Written request 1: Retype the part of the loan-loss text between "In evaluating the" and "under FAS 5.", inclusive, with every word and mark as it stands.

Extracted text:
┄┄┄┄┄┄
As a percentage of loans held for investment
    1.21 %     1.19 %
Allowance for Loan Losses
     Management evaluates the allowance for loan losses on a quarterly basis in light of national and local economic trends, changes in the nature and volume of the loan portfolio and the trend of past due and criticized loans. Specific factors evaluated include internally generated loan review reports, past due reports, historical loan loss experience and changes in the financial strength of individual borrowers that have been included on the Banks watch list or schedule of classified loans.
     In evaluating the portfolio, loans are segregated into loans with identified potential losses and pools of loans by type (commercial, residential, consumer, credit cards). Loans with identified potential losses include examiner and bank classified loans. Classified relationships in excess of $100,000 are reviewed individually for impairment under FAS 114. A variety of factors are taken into account when reviewing these credits including borrower cash flow, payment history, fair value of collateral, company management, the industry in which the borrower is involved and economic factors. Loan relationships that are determined to have no impairment are placed back into the appropriate loan pool and reviewed under FAS 5.
┄┄┄┄┄┄
Provided records:
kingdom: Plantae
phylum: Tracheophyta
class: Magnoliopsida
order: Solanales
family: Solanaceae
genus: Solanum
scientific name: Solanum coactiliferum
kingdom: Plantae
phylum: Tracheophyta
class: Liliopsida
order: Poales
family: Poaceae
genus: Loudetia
┄┄┄┄┄┄
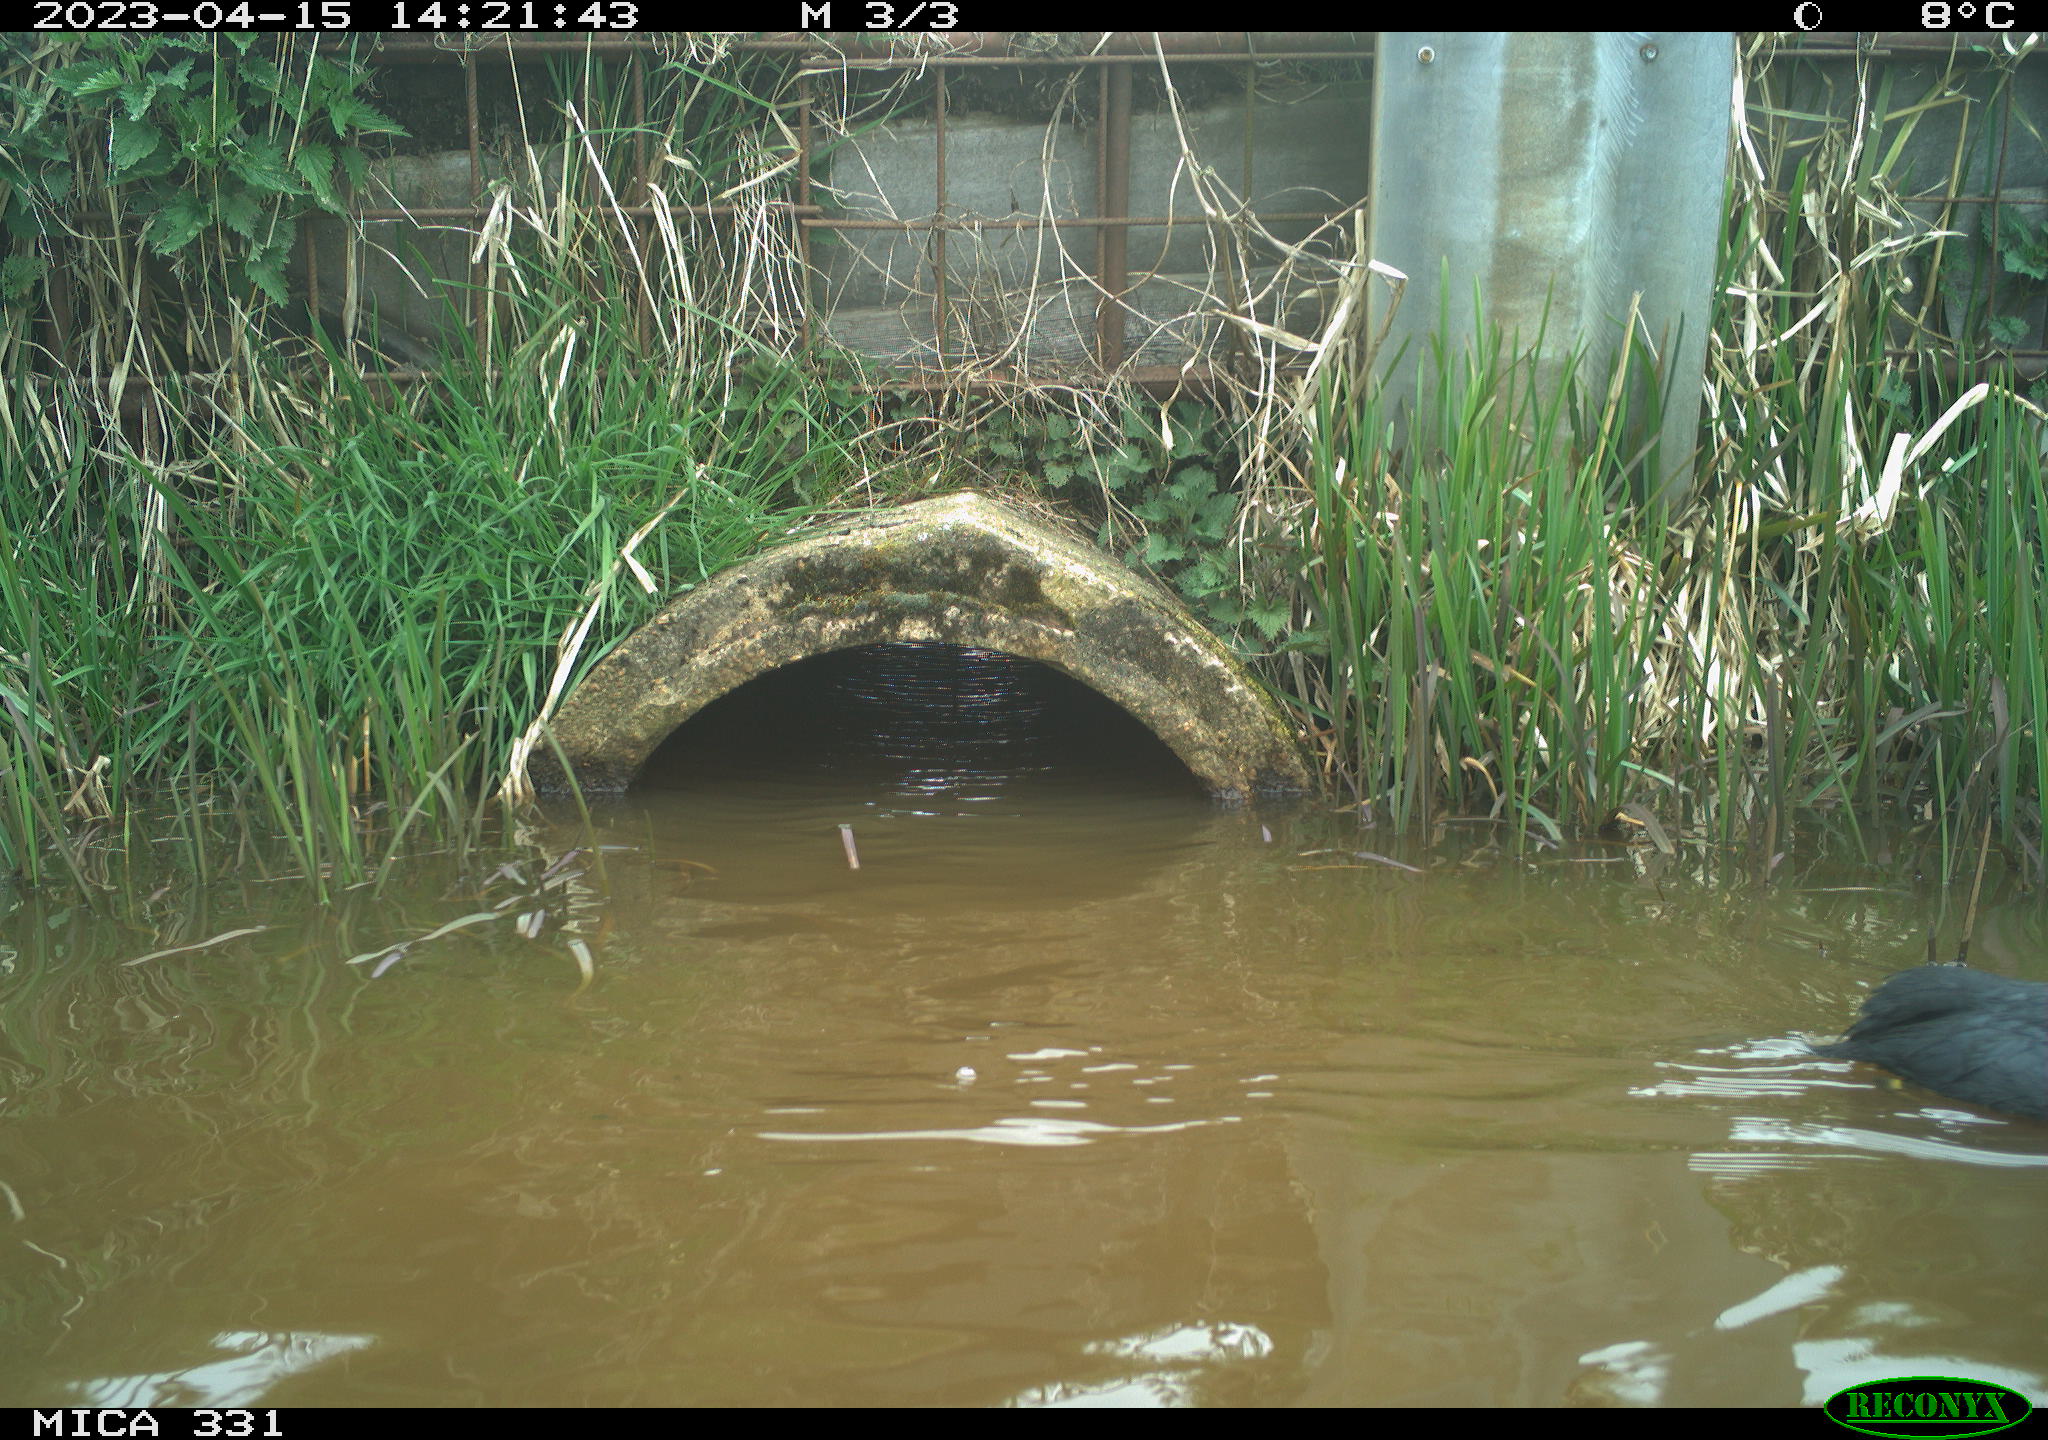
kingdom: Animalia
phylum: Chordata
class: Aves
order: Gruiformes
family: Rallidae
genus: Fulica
┄┄┄┄┄┄
Written request 2: In the rows, rewrite the lines between the one holding "genus: Solanum" and the one holding "family: Poaceae", inclusive, with "scientific name" replaced by "species" and nothing else changed. Return only those lines.

Reply 1:
In evaluating the portfolio, loans are segregated into loans with identified potential losses and pools of loans by type (commercial, residential, consumer, credit cards). Loans with identified potential losses include examiner and bank classified loans. Classified relationships in excess of $100,000 are reviewed individually for impairment under FAS 114. A variety of factors are taken into account when reviewing these credits including borrower cash flow, payment history, fair value of collateral, company management, the industry in which the borrower is involved and economic factors. Loan relationships that are determined to have no impairment are placed back into the appropriate loan pool and reviewed under FAS 5.

Reply 2:
genus: Solanum
species: Solanum coactiliferum
kingdom: Plantae
phylum: Tracheophyta
class: Liliopsida
order: Poales
family: Poaceae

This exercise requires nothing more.